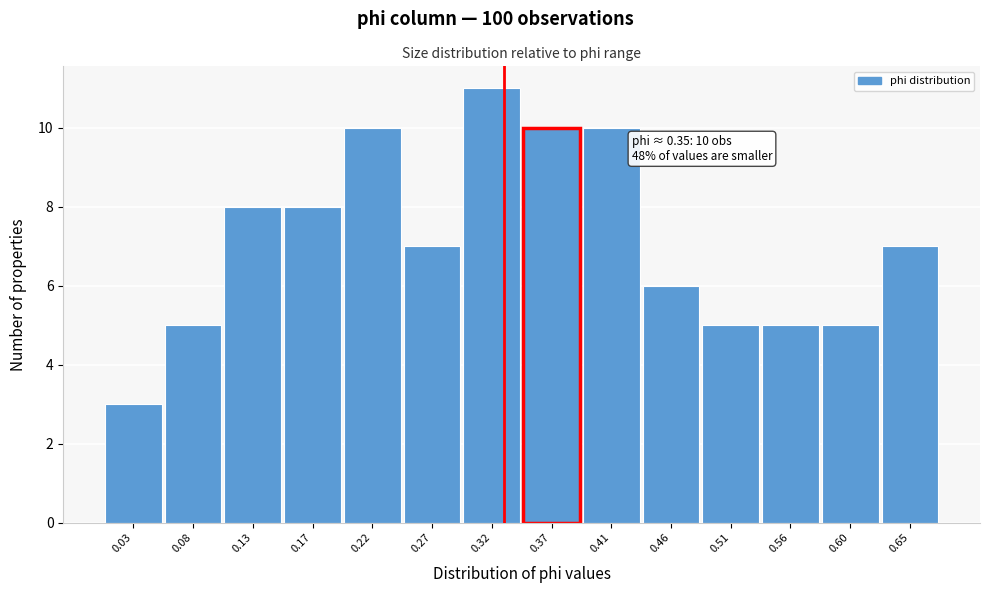

Reading left to right, transcribe all the data shown in this chart.

0.03=3	0.08=5	0.13=8	0.17=8	0.22=10	0.27=7	0.32=11	0.37=10	0.41=10	0.46=6	0.51=5	0.56=5	0.60=5	0.65=7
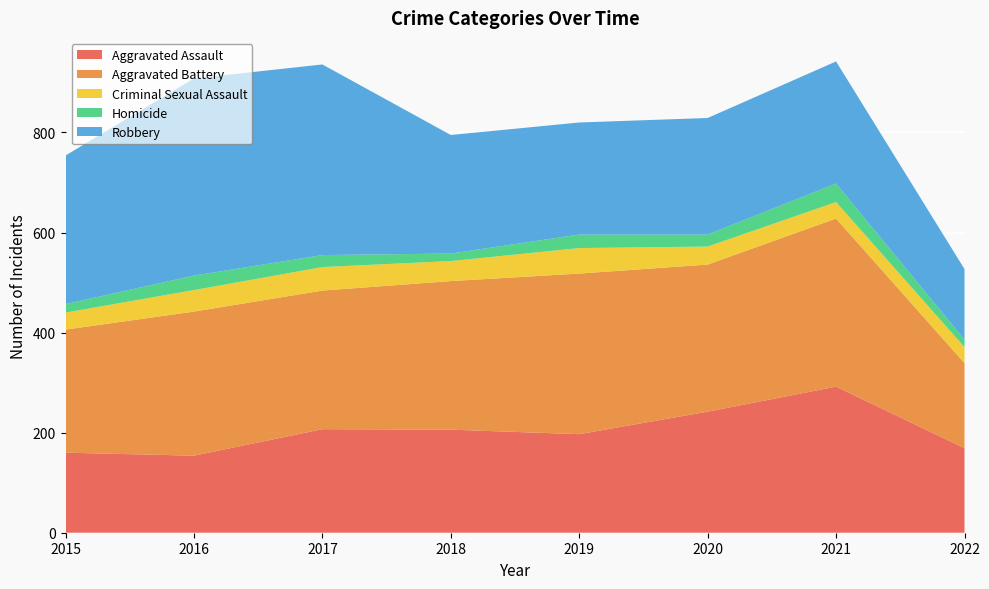

Reading left to right, extract all data points from this chart.

Aggravated Assault: 160	154	207	206	197	242	292	169
Aggravated Battery: 246	288	277	297	321	294	336	170
Criminal Sexual Assault: 34	43	47	40	51	36	33	32
Homicide: 17	29	24	15	27	24	37	15
Robbery: 297	394	381	237	224	233	244	141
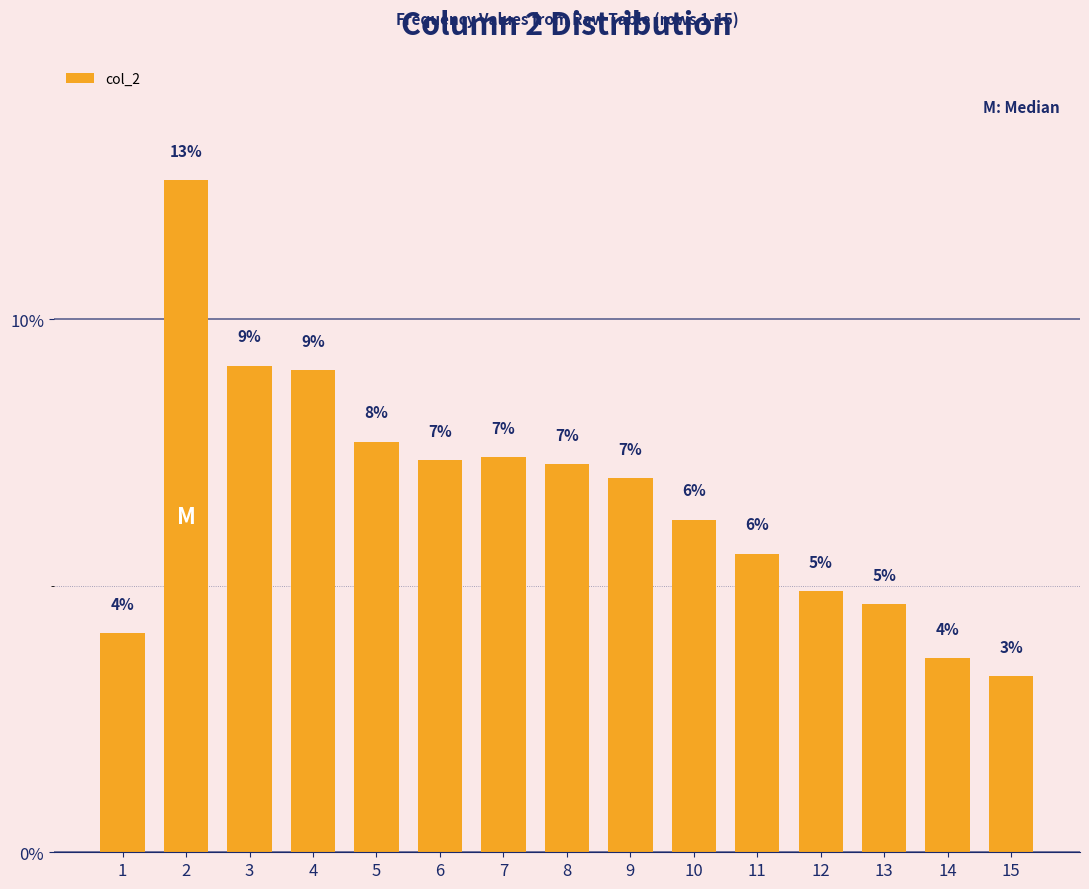

Rank the categories by value from highest to lowest.

2, 3, 4, 5, 7, 6, 8, 9, 10, 11, 12, 13, 1, 14, 15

## Prompt
Write out all of the material above word for word, leaving out the pictures.

## Answer space
Reading left to right, transcribe all the data shown in this chart.

0.03=3	0.08=5	0.13=8	0.17=8	0.22=10	0.27=7	0.32=11	0.37=10	0.41=10	0.46=6	0.51=5	0.56=5	0.60=5	0.65=7

Reading left to right, extract all data points from this chart.

Aggravated Assault: 160	154	207	206	197	242	292	169
Aggravated Battery: 246	288	277	297	321	294	336	170
Criminal Sexual Assault: 34	43	47	40	51	36	33	32
Homicide: 17	29	24	15	27	24	37	15
Robbery: 297	394	381	237	224	233	244	141

Rank the categories by value from highest to lowest.

2, 3, 4, 5, 7, 6, 8, 9, 10, 11, 12, 13, 1, 14, 15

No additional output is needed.